Epstein Benjamin J, Gums John G
Department of Pharmacy Practice, College of Pharmacy, University of Florida, Gainesville, Florida 32601, USA.
Drugs. 2005;65(14):1949-71. doi: 10.2165/00003495-200565140-00004.
The optimal pharmacological therapy of community-acquired pneumonia (CAP) is one of the most ardently debated issues in medicine. Presently, most guidelines recommend either a fluoroquinolone alone or dual therapy with a third-generation cephalosporin plus a macrolide in patients hospitalised with CAP, but few provide clinicians with specific considerations for selecting from these agents. Despite a similar spectrum of activity and favourable resistance patterns (for fluoroquinolones and third-generation cephalosporins) against CAP pathogens, there is emerging evidence that dual therapy may be superior to monotherapy in certain populations.In patients with non-severe CAP, the evidence supports the use of either monotherapy or dual therapy in most patients; however, patients with severe CAP or bacteraemic pneumococcal CAP experience improved survival when treated with dual therapy. It is unclear from this evidence if any specific combination of agents is the most effective, but the combination of a third-generation cephalosporin plus a macrolide is the most extensively studied. Dual therapy was superior to monotherapy irrespective of the susceptibility of the aetiological pathogen, thus insufficient antimicrobial spectrum does not explain the disparity. The most likely explanation for improved outcomes with dual therapy is the combined effect of optimised antimicrobial spectrum (including atypicals), decreased impact of resistance to a single agent and the immunomodulatory effects of macrolides. Increasing resistance in patients with non-severe CAP warrants the consideration of dual therapy and perhaps a reappraisal of agents usually reserved for second-line therapy, including doxycycline, in these populations as well. In light of the available evidence, dual therapy should be strongly considered in all patients with severe CAP, especially when complicated by pneumococcal bacteraemia.
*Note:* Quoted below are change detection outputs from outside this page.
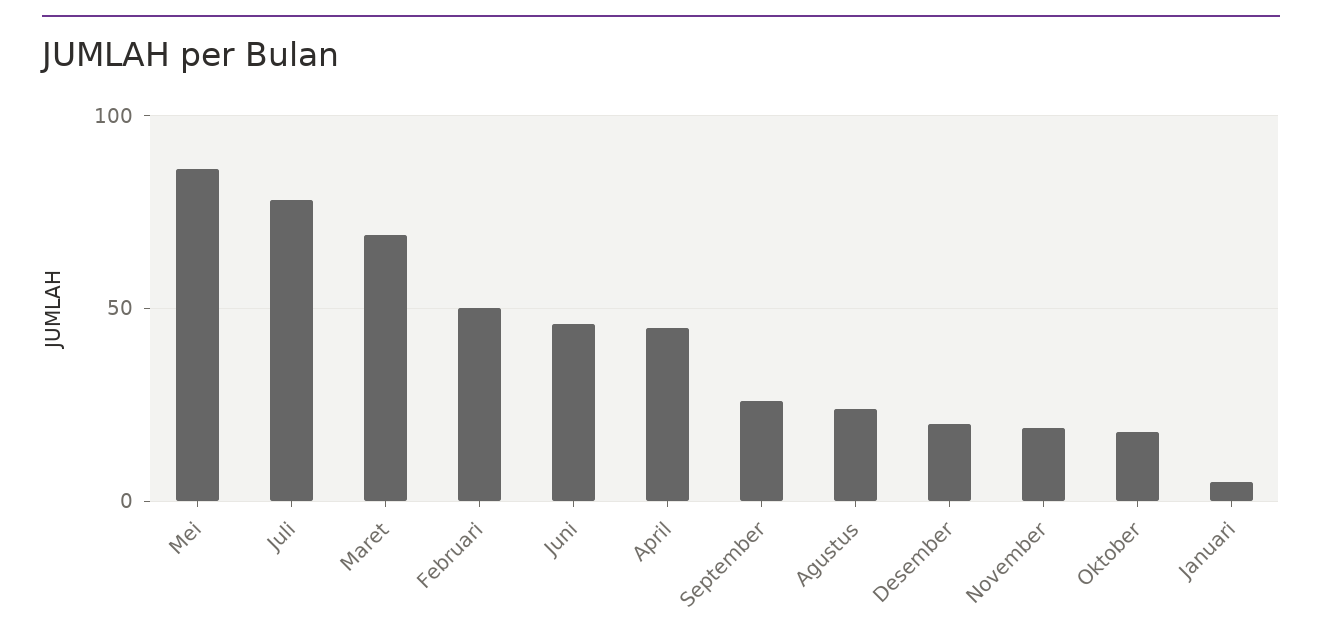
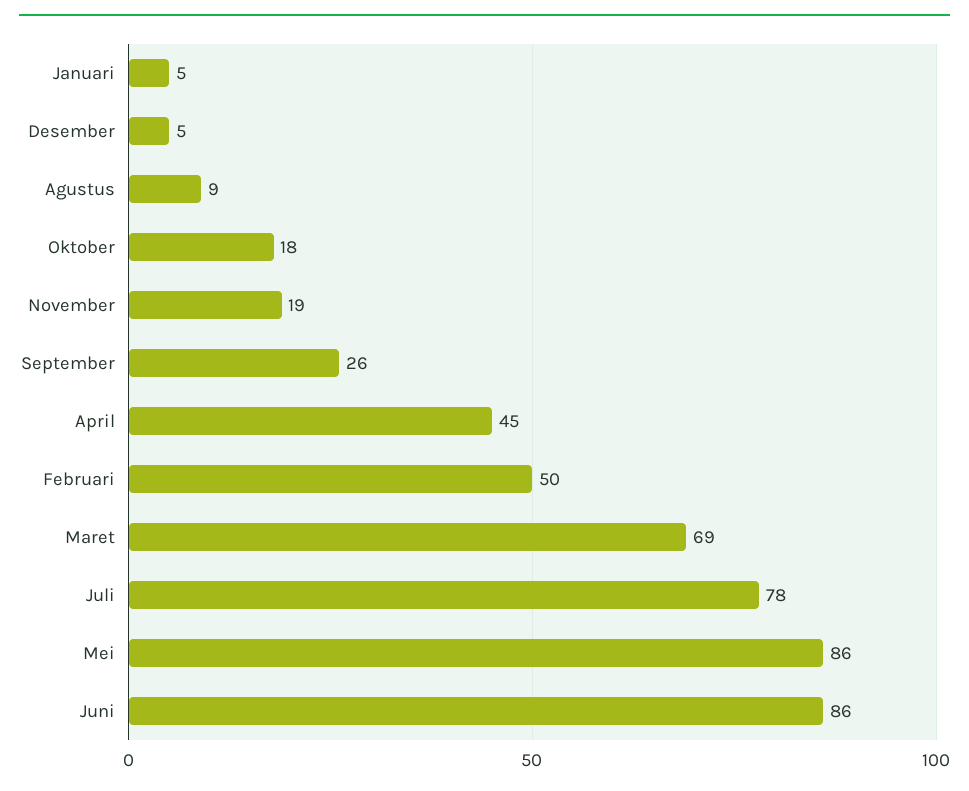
  {
    "Mei": 86,
    "Juli": 78,
    "Maret": 69,
    "Februari": 50,
-   "Juni": 45,
+   "Juni": 86,
    "April": 45,
    "September": 26,
-   "Agustus": 25,
+   "Agustus": 9,
-   "Desember": 20,
+   "Desember": 5,
    "November": 19,
    "Oktober": 18,
    "Januari": 5
  }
社区获得性肺炎(CAP)的最佳药物治疗是医学领域中最具争议的问题之一。目前,大多数指南推荐在因CAP住院的患者中单独使用氟喹诺酮类药物或采用第三代头孢菌素联合大环内酯类药物进行双联治疗,但很少为临床医生提供从这些药物中进行选择的具体考量因素。尽管氟喹诺酮类药物和第三代头孢菌素对CAP病原体具有相似的活性谱和良好的耐药模式,但越来越多的证据表明,在某些人群中双联治疗可能优于单药治疗。在非重症CAP患者中,证据支持大多数患者采用单药治疗或双联治疗;然而,重症CAP患者或血行性肺炎链球菌CAP患者接受双联治疗时生存率会提高。从这些证据中尚不清楚是否有任何特定的药物组合是最有效的,但第三代头孢菌素联合大环内酯类药物的组合是研究最广泛的。无论病原体的易感性如何,双联治疗均优于单药治疗,因此抗菌谱不足并不能解释这种差异。双联治疗预后改善最可能的解释是优化抗菌谱(包括非典型病原体)的综合作用、对单一药物耐药性影响的降低以及大环内酯类药物的免疫调节作用。非重症CAP患者耐药性增加,这使得在这些人群中考虑双联治疗以及可能重新评估通常留作二线治疗的药物(包括多西环素)成为必要。根据现有证据,所有重症CAP患者,尤其是合并肺炎链球菌菌血症的患者,都应强烈考虑双联治疗。